Notes: here we could also used a sliding window as previously mentioned.
The z-score metric-based solution
The standard score or z-score (z) gives an idea of how far from the mean a data instance is, i.e. how many standard deviations above or below the population mean a raw score is.
The z-score for an instance x can be calculated as: z = (x — μ) / σ
The standard score can be also calculated in an online manner. But this time, we have used a sliding window, then being known as running or moving z-score. Given this window size w, the moving z-score will be the number of standard deviations that each instance is away from the mean, where the mean and standard deviation are computed this time only over the previous w instances.
Code: as you see, this solution can be easily implemented. For lazy people, there are many available implementations of this method in well-known source code repositories.
Half-Space Trees
Half-Space Trees (HST) [4] is a a fast one-class anomaly detector for evolving data streams. It requires only normal data for training and works well when anomalies are spread out in time. It does not work well if anomalies are packed together in windows of time. This technique is an ensemble of random HSTs, where each tree structure is constructed without any data, making the technique highly efficient because it does not require model restructuring when adapting to evolving data streams.

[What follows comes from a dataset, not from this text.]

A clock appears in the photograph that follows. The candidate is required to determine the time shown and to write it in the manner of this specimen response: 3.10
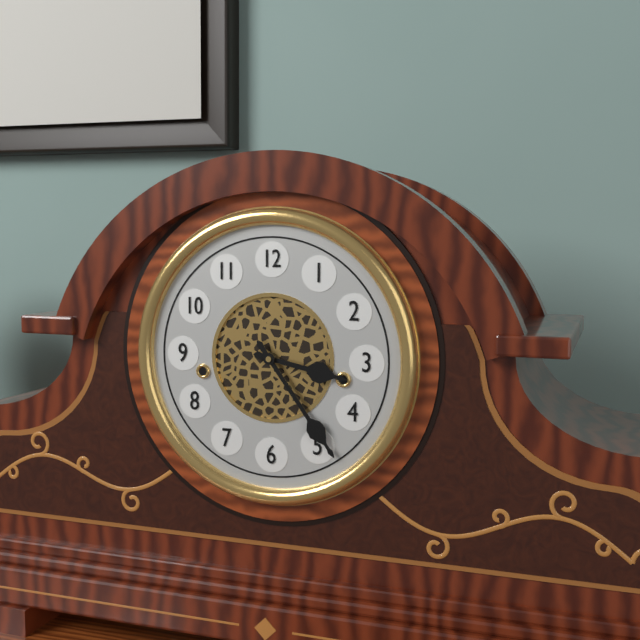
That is 3.24
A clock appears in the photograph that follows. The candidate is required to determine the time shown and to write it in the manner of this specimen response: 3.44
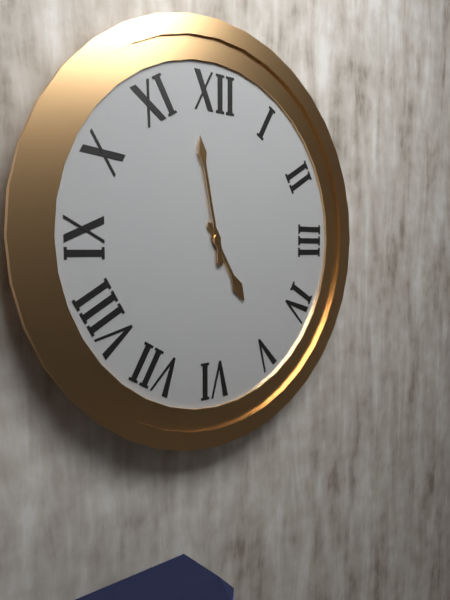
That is 4.58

This technique is incrementally trained, and uses an sliding window w. Other relevant parameters are the number of trees in the ensemble (nt), and the threshold for declaring anomalies (th). Any instance prediction probability above this threshold will be declared as an anomaly: the lower the score, the more likely it is that the current instance is an anomaly. To know more about all parameters please check the Code section below, or this paper.

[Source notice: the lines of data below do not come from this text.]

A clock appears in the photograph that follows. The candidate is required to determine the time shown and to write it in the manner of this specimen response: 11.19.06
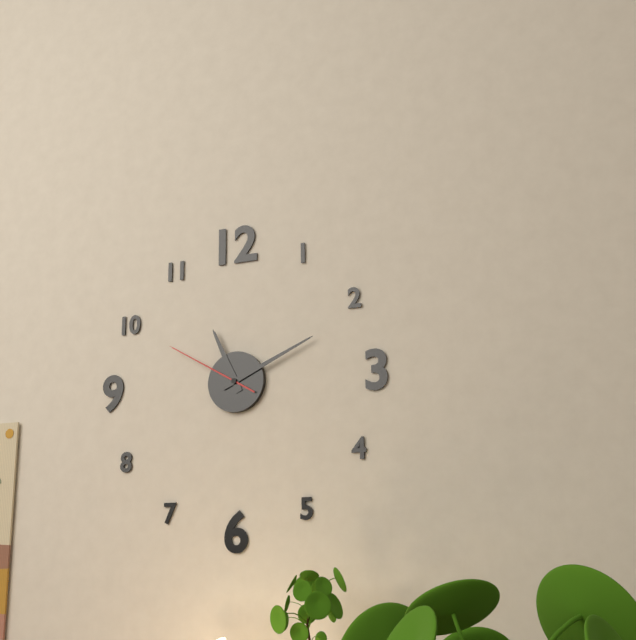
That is 11.11.50
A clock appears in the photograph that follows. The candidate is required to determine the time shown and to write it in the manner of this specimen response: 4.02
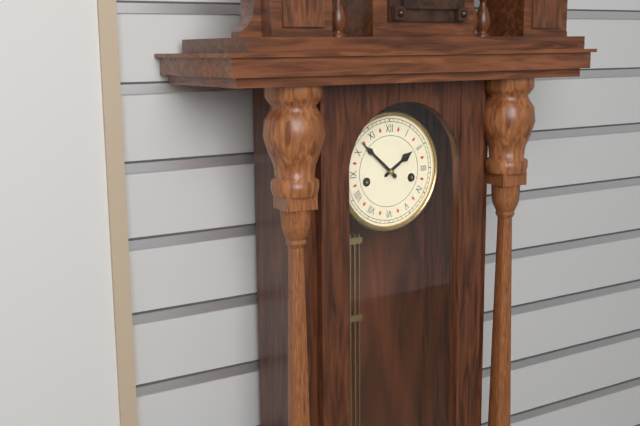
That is 1.52
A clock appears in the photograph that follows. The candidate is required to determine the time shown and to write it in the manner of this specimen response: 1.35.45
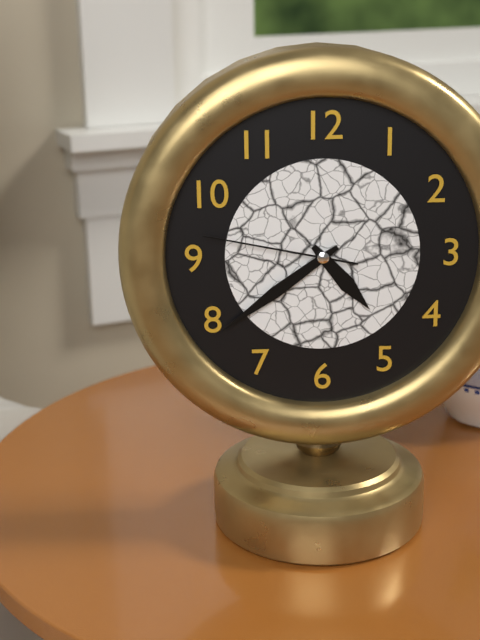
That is 4.39.47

Code: this solution can be found in Creme or in scikit-multiflow, both frameworks implemented in Python.
Other approaches
It also deserves special attention some other known approaches, among many others:
- Local Outlier Factor (LOF, see here more details),
- Univariate parametric approaches such as Grubb test (mean may be a mak for outliers) or Tietjen y Moore test (which may suffer from swamping),
- Do not forget to check [5], where an extensive comparison between many detectors has been carried out.
Conclusions
- As you have already realised, all these techniques require the tuning of one or more parameters that influence their performance in terms of FPs and FNs (see F1-score performance metric).
- As it is an unsupervised scenario, it is very important to have a wide knowledge of the domain, in order to evalute the performance of the technique, and to properly find the equilibrium between FPs and FNs. In any case, their evaualtion will be subjective, that is the reason why the knowledge of the domain is crucial.
- Each technique finds anomalies depending on different criteria, so they do not necessarily match their classification (anomaly yes/no). But we can find similarities, for example between z-score metric-based solution and Welford’s solution.
- Finally, you should consider the possibility of putting together some of these techniques (ensemble) due to the fact that they could be complementary and detect different types of anomalies.
References
[1] Bifet, A., Holmes, G., Kirkby, R., & Pfahringer, B. (2010). Moa: Massive online analysis. Journal of Machine Learning Research, 11(May), 1601–1604.
[2] Chandola, V., Mithal, V., & Kumar, V. (2008, December). Comparative evaluation of anomaly detection techniques for sequence data. In 2008 Eighth IEEE international conference on data mining (pp. 743–748). IEEE.
[3] Knuth, D. E. (2014). Art of computer programming, volume 2: Seminumerical algorithms. Addison-Wesley Professional.
[4] S.C.Tan, K.M.Ting, and T.F.Liu, “Fast anomaly detection for streaming data,” in IJCAI Proceedings — International Joint Conference on Artificial Intelligence, 2011, vol. 22, no. 1, pp. 1511–1516.
[5] Ahmad, S., Lavin, A., Purdy, S., & Agha, Z. (2017). Unsupervised real-time anomaly detection for streaming data. Neurocomputing, 262, 134–147.